Editorial I. La Nación
Line. Argentina, febrero 27, 2001.
La firme determinación del presidente Fernando de la Rúa en
favor de que la Argentina apoye, en la próxima reunión de la
Comisión de Derechos Humanos de las Naciones Unidas, el voto por el cual
se exhorta a Cuba a respetar los derechos y las libertades fundamentales coloca
una vez más a nuestra diplomacia del lado de los principios antes que del
pragmatismo.
El anuncio presidencial de que se reiterará en ese encuentro
internacional el mismo criterio que se utilizó un año atrás
en aquel ámbito es también un signo de firmeza política
frente a las presiones que recibió en las últimas semanas el
primer mandatario por parte de los titulares de las dos fuerzas que integran la
coalición gobernante, el ex presidente Raúl Alfonsín y el
ex vicepresidente Carlos Alvarez, para corregir el voto argentino contra el régimen
político de Cuba y pasar a la abstención.
Es evidente que en el transcurso del último año nada ha
cambiado en Cuba como para modificar la tesitura que la Argentina ha sostenido
en los últimos tiempos.
A la hora de analizar el sentido de nuestro voto en el citado organismo
internacional, no es lo fundamental evaluar que la guerra fría ha llegado
a su fin o que han cesado las antiguas amenazas de una exportación del régimen
comunista cubano a otros países de América latina. De lo que se
trata es de algo mucho más simple: de determinar si en Cuba se respetan o
no los derechos esenciales de la persona humana.
En la isla caribeña, gobernada durante más de cuatro décadas
por Fidel Castro, hoy, igual que ayer, no existen derechos ni garantías
individuales; la libertad de prensa brilla por su ausencia y la discrecionalidad
del Estado con frecuencia asume caracteres policíacos.
No puede obviarse tampoco la existencia en Cuba de una auténtica ley
mordaza que considera como un delito punible hasta con treinta años de
prisión toda discrepancia con el régimen.
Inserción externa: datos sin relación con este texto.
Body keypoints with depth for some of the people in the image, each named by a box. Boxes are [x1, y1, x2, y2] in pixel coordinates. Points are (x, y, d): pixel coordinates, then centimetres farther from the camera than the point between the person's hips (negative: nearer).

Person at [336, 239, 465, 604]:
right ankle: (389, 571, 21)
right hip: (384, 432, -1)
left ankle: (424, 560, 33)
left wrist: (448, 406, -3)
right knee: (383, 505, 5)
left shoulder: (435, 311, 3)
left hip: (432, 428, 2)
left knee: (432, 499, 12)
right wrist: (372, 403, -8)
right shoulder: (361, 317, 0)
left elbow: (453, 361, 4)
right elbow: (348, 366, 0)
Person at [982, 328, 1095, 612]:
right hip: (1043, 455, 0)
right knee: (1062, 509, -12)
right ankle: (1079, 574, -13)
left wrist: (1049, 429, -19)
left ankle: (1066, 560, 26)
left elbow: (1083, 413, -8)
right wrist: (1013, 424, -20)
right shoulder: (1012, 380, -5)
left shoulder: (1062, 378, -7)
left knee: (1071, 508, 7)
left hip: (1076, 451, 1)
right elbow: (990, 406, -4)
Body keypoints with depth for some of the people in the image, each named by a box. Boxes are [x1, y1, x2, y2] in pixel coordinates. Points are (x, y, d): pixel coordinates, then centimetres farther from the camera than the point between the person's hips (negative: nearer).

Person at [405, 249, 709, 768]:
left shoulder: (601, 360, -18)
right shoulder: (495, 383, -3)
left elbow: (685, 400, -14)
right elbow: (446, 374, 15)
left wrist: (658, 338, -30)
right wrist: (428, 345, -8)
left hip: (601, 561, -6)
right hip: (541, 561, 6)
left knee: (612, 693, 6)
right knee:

En estas circunstancias,
la Argentina debe atenerse a tales datos y votar en función de
principios, más allá de los alineamientos internacionales o de
otras cuestiones pragmáticas.
Distinto es el conflicto suscitado por el prolongado embargo contra Cuba que
viene sosteniendo Estados Unidos. Se trata de una política que se ha
probado ineficaz para alcanzar su declarado fin de debilitar al gobierno de
Castro y contribuir a la llegada de la democracia en la isla.
Diferentes voces, expuestas fundamentalmente en las cumbres de países
iberoamericanos desarrolladas en los últimos años, han señalado
la conveniencia de poner fin a esa estrategia desplegada por los sucesivos
gobiernos norteamericanos durante más de tres décadas.
Si el embargo fuera levantado, el intercambio comercial, la asociación
de empresas y la cooperación económica contribuirían
-probablemente- a posibilitar un mayor contacto con las ideas de libertad económica
y política y provocarían un impulso innovador en distintos
sectores de la sociedad, lo cual podría conducir, en algún
momento, a persuadir a la dirigencia cubana acerca de las bondades de un sistema
basado en el libre flujo de la información y en las instituciones democráticas.
Es saludable que el presidente de la República haya tomado en sus
manos con firmeza, como lo exige la Constitución, el manejo de las
relaciones internacionales y haya antepuesto a cualquier otra consideración
la defensa de los supremos principios que amparan la dignidad de la persona
humana.
Es de esperar que el mismo celo para anteponer los principios a las
conveniencias pragmáticas se observe, en el mundo, a la hora de
considerar la situación de otros regímenes despóticos, como
el de China. La diplomacia de los países democráticos no debería
hacer distingos injustificados al ejercer la defensa de los derechos humanos y
al rechazar los atropellos de los regímenes totalitarios.